▸ **Extracted data**:
........
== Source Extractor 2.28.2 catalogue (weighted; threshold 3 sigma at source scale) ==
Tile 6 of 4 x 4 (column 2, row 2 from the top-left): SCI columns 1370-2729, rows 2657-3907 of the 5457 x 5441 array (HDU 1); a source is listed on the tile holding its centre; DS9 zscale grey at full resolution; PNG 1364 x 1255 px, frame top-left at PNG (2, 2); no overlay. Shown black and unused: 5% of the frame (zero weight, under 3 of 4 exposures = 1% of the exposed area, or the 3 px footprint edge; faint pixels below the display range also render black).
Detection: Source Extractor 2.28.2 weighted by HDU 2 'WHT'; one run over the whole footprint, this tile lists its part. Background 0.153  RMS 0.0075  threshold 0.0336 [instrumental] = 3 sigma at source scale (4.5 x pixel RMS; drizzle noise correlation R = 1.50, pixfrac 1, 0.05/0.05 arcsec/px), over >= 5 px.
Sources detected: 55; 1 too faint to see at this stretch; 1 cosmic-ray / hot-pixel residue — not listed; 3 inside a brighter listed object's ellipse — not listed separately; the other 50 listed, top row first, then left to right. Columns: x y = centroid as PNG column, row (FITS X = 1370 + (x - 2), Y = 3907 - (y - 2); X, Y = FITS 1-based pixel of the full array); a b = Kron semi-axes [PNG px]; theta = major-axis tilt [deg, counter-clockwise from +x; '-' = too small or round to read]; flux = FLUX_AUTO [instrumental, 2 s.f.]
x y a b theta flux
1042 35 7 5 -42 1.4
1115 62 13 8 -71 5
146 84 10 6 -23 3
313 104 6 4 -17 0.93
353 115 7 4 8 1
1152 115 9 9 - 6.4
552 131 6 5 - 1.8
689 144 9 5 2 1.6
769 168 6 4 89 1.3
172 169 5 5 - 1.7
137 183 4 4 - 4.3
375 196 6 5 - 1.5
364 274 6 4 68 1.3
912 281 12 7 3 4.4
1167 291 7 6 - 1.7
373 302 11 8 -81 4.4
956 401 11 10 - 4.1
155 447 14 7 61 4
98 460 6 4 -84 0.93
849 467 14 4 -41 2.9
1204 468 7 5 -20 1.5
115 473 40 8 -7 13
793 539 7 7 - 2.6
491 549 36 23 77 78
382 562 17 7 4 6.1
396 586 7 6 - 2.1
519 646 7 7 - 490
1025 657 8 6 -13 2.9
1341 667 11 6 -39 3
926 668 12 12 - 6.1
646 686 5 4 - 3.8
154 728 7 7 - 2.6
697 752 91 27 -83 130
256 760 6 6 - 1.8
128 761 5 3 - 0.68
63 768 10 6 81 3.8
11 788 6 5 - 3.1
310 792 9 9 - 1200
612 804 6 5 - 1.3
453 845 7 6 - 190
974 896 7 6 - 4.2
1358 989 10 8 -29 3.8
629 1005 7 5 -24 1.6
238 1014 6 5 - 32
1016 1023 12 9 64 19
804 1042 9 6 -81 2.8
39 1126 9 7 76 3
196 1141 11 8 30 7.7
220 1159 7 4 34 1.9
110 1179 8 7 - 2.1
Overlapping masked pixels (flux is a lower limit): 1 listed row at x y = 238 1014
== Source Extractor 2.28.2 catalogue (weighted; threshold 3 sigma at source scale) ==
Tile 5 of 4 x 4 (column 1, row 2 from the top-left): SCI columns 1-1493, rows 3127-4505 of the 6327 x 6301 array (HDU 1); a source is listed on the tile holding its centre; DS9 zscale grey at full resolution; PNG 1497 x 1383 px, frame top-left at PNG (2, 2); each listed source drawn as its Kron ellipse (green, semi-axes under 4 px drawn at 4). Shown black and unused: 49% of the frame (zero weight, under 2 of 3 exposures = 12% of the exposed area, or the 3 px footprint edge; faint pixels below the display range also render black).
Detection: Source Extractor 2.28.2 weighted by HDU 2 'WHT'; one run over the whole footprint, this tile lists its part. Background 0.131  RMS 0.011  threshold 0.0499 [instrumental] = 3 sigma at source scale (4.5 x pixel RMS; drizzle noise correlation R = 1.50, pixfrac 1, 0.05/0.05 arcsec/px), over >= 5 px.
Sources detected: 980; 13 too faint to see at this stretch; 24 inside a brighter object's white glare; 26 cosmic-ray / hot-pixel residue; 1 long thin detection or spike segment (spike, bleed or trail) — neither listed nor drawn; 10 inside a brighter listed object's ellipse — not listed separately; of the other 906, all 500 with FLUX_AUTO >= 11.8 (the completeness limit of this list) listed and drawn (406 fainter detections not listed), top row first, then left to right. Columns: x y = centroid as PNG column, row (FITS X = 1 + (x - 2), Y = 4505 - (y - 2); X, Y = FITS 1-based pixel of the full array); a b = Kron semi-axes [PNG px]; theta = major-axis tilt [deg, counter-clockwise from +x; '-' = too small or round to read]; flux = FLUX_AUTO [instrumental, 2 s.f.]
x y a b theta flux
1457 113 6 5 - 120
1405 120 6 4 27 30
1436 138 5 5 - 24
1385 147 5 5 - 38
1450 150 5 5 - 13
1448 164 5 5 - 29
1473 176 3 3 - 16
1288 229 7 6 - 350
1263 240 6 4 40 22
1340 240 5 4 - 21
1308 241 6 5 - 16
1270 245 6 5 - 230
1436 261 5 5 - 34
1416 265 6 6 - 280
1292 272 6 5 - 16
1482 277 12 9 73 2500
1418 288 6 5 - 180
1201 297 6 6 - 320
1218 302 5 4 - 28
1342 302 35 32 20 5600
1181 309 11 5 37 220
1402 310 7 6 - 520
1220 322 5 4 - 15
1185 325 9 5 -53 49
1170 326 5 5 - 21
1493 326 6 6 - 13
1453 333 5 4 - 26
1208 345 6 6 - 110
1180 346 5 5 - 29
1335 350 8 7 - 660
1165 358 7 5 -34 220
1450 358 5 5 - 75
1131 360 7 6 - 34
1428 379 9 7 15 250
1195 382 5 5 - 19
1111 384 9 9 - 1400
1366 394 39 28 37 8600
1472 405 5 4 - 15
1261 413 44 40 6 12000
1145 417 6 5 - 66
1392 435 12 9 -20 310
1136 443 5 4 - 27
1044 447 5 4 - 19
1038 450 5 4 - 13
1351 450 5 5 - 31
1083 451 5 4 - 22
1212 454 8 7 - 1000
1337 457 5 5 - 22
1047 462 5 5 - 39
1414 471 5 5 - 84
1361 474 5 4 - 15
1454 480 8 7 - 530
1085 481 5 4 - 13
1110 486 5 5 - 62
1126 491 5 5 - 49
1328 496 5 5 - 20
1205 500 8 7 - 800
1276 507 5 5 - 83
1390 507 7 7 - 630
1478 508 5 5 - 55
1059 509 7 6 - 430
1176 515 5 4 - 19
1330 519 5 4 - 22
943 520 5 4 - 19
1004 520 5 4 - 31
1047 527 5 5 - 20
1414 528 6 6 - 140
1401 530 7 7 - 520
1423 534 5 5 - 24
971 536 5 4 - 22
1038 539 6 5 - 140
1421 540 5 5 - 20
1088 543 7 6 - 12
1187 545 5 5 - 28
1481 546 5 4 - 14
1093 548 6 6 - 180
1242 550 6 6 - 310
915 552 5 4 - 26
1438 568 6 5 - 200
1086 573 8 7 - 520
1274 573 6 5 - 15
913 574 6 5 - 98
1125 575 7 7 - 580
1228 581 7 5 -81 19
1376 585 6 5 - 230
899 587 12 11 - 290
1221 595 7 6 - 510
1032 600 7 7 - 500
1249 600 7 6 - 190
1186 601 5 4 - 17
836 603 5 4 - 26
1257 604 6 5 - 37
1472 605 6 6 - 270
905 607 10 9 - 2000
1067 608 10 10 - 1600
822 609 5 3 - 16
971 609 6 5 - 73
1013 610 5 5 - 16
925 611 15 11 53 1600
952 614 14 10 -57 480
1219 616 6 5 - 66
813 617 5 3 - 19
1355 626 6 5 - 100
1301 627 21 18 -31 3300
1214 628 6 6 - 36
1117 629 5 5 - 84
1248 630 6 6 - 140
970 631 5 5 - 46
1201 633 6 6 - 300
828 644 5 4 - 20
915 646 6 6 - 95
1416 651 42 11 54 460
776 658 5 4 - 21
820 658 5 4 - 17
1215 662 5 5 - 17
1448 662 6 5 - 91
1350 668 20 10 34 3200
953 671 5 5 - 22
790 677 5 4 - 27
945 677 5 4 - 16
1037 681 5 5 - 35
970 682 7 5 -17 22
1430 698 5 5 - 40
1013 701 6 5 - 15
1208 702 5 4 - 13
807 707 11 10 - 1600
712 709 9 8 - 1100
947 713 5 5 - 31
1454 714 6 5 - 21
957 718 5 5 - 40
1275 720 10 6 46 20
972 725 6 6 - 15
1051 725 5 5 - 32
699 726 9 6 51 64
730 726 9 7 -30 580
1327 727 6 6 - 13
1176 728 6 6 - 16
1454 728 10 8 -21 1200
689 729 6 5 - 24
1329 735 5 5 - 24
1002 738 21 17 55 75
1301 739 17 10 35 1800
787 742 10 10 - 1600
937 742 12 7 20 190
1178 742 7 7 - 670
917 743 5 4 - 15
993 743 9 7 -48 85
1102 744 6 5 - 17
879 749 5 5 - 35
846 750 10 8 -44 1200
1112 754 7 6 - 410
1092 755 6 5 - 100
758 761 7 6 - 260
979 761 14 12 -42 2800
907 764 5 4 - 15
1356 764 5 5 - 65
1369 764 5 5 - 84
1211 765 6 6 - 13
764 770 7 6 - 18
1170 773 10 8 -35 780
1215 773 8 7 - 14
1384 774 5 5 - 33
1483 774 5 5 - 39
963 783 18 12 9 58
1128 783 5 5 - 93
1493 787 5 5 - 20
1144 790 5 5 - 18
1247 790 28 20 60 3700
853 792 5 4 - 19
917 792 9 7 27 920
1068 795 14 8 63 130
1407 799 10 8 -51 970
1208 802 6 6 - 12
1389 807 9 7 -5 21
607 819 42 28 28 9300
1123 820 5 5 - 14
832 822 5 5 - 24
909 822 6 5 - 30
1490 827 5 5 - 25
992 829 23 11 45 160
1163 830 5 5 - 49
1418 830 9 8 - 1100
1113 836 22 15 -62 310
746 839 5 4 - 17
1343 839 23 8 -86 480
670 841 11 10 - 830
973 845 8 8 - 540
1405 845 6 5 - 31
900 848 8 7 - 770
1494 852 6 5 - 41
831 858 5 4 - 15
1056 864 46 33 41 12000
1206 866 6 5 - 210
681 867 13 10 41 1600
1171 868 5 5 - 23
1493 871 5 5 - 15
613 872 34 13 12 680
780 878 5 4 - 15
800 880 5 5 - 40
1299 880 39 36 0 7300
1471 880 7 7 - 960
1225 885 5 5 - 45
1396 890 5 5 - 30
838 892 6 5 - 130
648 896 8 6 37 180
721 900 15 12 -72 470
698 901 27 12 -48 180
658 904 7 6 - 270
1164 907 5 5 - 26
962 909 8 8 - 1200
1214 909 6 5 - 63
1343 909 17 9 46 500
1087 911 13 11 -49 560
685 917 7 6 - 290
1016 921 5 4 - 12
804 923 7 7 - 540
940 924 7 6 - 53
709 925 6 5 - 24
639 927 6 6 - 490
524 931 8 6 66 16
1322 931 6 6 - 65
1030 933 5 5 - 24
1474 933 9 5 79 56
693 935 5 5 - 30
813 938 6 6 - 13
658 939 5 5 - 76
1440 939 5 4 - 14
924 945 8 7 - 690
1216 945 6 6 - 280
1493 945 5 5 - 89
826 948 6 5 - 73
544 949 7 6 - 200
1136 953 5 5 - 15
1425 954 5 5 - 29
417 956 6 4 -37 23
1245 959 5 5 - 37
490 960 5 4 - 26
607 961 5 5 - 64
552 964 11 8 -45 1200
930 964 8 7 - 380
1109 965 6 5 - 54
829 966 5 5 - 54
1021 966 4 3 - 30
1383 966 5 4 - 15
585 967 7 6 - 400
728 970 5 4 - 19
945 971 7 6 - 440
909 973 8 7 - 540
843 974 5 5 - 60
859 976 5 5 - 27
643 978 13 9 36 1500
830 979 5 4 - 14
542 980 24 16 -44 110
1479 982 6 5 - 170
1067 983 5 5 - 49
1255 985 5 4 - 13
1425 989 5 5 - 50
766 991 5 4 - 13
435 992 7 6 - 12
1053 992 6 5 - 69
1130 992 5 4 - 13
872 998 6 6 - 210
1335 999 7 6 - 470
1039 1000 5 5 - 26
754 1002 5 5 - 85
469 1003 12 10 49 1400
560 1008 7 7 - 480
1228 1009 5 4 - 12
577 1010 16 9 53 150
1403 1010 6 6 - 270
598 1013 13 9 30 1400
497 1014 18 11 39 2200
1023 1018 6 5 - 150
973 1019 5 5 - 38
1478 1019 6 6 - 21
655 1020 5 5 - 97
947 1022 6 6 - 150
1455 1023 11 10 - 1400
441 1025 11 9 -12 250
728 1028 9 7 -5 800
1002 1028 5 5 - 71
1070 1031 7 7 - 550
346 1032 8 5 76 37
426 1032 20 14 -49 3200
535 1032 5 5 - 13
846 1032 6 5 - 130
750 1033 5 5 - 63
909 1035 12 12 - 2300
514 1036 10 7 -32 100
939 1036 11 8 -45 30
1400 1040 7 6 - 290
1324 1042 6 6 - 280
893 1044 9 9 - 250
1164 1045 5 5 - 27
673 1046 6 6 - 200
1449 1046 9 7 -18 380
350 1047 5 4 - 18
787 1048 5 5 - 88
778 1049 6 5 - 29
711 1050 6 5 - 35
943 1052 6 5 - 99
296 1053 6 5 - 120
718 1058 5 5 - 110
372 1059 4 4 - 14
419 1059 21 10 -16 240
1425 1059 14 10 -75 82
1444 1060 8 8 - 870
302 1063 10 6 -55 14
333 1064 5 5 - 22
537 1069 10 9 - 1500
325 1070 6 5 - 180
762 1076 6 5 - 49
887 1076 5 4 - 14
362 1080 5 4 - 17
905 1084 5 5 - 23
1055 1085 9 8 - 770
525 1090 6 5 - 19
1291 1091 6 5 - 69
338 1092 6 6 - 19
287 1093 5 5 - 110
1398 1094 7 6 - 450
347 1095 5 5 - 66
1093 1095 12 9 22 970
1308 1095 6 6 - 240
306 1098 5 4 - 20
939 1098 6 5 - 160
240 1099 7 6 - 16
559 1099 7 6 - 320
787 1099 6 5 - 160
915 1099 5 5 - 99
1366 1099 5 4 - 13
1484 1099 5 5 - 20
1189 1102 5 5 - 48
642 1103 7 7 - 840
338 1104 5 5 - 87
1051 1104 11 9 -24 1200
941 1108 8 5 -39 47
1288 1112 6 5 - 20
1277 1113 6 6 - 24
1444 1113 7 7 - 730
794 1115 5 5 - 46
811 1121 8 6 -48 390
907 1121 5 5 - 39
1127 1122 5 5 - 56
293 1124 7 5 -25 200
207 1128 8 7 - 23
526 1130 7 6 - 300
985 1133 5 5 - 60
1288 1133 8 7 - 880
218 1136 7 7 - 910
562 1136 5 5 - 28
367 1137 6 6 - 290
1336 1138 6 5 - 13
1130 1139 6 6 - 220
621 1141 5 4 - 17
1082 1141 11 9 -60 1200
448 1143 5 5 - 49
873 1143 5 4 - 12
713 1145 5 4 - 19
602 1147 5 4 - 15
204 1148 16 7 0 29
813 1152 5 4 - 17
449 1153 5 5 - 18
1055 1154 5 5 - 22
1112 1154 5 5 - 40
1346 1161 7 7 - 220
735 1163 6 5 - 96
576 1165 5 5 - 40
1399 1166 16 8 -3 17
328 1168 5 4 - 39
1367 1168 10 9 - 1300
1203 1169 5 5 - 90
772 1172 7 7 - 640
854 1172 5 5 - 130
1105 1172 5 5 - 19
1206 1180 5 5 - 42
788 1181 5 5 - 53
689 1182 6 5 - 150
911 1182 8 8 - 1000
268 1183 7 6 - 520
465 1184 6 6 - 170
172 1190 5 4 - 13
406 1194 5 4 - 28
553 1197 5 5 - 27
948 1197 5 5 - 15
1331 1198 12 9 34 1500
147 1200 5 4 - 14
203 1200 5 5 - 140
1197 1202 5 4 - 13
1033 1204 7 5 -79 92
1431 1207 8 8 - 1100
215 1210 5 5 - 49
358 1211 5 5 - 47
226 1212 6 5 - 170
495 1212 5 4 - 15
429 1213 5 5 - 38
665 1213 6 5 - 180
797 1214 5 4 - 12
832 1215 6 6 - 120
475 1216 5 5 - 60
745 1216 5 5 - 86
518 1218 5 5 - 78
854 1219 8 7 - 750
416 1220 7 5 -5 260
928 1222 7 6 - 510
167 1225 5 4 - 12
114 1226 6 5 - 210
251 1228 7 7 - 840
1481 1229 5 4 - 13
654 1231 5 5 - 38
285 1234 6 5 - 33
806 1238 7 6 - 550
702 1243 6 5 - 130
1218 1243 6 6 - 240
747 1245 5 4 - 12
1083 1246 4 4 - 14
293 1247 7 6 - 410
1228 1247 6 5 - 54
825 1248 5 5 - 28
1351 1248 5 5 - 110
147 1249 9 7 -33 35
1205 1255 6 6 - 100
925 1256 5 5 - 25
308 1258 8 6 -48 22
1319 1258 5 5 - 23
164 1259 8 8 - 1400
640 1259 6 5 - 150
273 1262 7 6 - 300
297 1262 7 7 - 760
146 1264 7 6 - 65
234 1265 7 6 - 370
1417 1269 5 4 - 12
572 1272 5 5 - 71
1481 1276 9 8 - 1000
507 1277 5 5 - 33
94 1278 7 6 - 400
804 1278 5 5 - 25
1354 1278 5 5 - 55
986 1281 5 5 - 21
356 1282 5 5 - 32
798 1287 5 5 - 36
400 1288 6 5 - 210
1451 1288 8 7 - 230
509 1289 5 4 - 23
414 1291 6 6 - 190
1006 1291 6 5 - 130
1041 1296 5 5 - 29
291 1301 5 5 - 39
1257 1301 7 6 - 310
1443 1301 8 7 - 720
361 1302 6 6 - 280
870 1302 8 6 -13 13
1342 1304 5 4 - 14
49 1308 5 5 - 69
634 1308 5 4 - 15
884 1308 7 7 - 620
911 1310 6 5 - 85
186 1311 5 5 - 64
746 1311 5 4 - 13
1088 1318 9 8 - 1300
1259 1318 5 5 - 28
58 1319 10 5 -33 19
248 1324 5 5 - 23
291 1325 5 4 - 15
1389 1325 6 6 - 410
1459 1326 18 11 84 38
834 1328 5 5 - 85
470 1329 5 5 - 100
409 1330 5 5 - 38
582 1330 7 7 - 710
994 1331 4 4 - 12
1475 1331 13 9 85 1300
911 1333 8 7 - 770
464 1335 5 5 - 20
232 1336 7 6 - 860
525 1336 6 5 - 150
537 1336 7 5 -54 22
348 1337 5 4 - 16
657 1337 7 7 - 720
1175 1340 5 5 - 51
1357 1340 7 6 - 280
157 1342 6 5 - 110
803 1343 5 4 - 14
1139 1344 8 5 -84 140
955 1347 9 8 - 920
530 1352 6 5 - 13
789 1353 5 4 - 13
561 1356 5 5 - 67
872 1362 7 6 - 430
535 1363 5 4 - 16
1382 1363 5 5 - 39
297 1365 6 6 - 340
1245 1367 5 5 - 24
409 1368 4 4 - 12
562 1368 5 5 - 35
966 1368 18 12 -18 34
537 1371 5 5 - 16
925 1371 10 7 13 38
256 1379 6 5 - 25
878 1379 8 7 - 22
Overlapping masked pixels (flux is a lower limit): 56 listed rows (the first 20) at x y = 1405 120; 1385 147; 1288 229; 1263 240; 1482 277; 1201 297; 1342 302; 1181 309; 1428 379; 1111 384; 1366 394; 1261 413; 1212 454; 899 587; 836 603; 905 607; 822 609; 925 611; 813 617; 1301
........
▸ **Written instruction**: Starting at the top of the records and ending with the line that contains "part. Background 0.153", set those lines out as a Markdown table with the columns Row and Text. Number each line in order and leave out any blank lines.

▸ **Worked solution**:
| Row | Text |
|---|---|
| 1 | == Source Extractor 2.28.2 catalogue (weighted; threshold 3 sigma at source scale) == |
| 2 | Tile 6 of 4 x 4 (column 2, row 2 from the top-left): SCI columns 1370-2729, rows 2657-3907 of the 5457 x 5441 array (HDU 1); a source is listed on the tile holding its centre; DS9 zscale grey at full resolution; PNG 1364 x 1255 px, frame top-left at PNG (2, 2); no overlay. Shown black and unused: 5% of the frame (zero weight, under 3 of 4 exposures = 1% of the exposed area, or the 3 px footprint edge; faint pixels below the display range also render black). |
| 3 | Detection: Source Extractor 2.28.2 weighted by HDU 2 'WHT'; one run over the whole footprint, this tile lists its part. Background 0.153  RMS 0.0075  threshold 0.0336 [instrumental] = 3 sigma at source scale (4.5 x pixel RMS; drizzle noise correlation R = 1.50, pixfrac 1, 0.05/0.05 arcsec/px), over >= 5 px. |